Re: Proposed issue: What does using an URI require of me and my software? from Tim Berners-Lee on 2003-09-26 (public-sw-meaning@w3.org from September 2003)

From: Tim Berners-Lee <timbl@w3.org>
Date: Fri, 26 Sep 2003 15:42:17 +0100
To: public-sw-meaning@w3.org
Message-Id: <A01DD31E-F02F-11D7-BE7B-000A9580D8C0@w3.org>
In-Reply-to Bijan's original   
<http://lists.w3.org/Archives/Public/public-sw-meaning/2003Sep/ 
0054.html> , clarifications.

1.First of all, it does seem a funny question. What can a symbol  
require of a person? Nothing. What can receipt of a message which uses  
a symbol require of a person? Nothing. You can't require people to do  
thing by sending them things.

We can define a *protocol* in which people do do things, and we can  
demonstrate
that if people adhere to the protocol interesting results can be  
assured.  Then conformance with the protocol would require that one do  
something.

• [What this task involves]: Set down the mailing-list message above in full, word for word.

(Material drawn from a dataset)
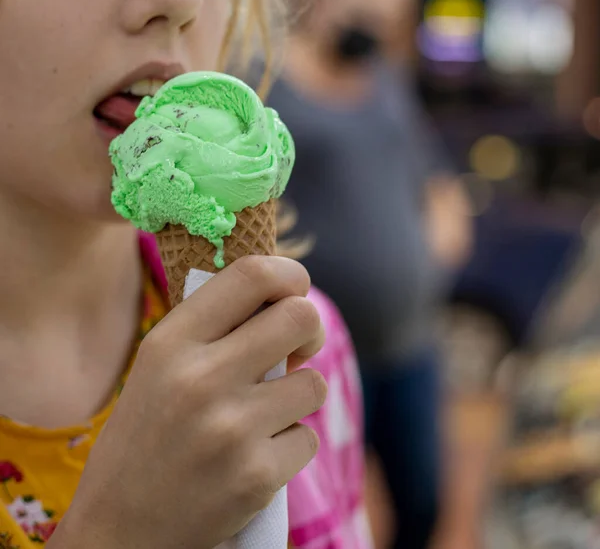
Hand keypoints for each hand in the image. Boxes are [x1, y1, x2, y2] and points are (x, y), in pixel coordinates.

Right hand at [52, 256, 326, 548]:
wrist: (120, 532)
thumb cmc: (145, 440)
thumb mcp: (158, 368)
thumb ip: (213, 329)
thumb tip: (284, 301)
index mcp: (171, 342)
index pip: (251, 274)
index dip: (289, 273)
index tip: (294, 290)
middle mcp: (200, 378)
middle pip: (300, 317)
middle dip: (310, 329)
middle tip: (299, 348)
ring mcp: (230, 429)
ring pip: (314, 383)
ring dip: (299, 396)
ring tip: (265, 414)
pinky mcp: (256, 476)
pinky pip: (307, 438)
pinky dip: (290, 445)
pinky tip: (255, 459)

• [Task response]:
Re: Proposed issue: What does using an URI require of me and my software? from Tim Berners-Lee on 2003-09-26 (public-sw-meaning@w3.org from September 2003)

From: Tim Berners-Lee <timbl@w3.org>
Date: Fri, 26 Sep 2003 15:42:17 +0100
To: public-sw-meaning@w3.org
Message-Id: <A01DD31E-F02F-11D7-BE7B-000A9580D8C0@w3.org>
In-Reply-to Bijan's original   
<http://lists.w3.org/Archives/Public/public-sw-meaning/2003Sep/ 
0054.html> , clarifications.

1.First of all, it does seem a funny question. What can a symbol  
require of a person? Nothing. What can receipt of a message which uses  
a symbol require of a person? Nothing. You can't require people to do  
thing by sending them things.

We can define a *protocol* in which people do do things, and we can  
demonstrate
that if people adhere to the protocol interesting results can be  
assured.  Then conformance with the protocol would require that one do  
something.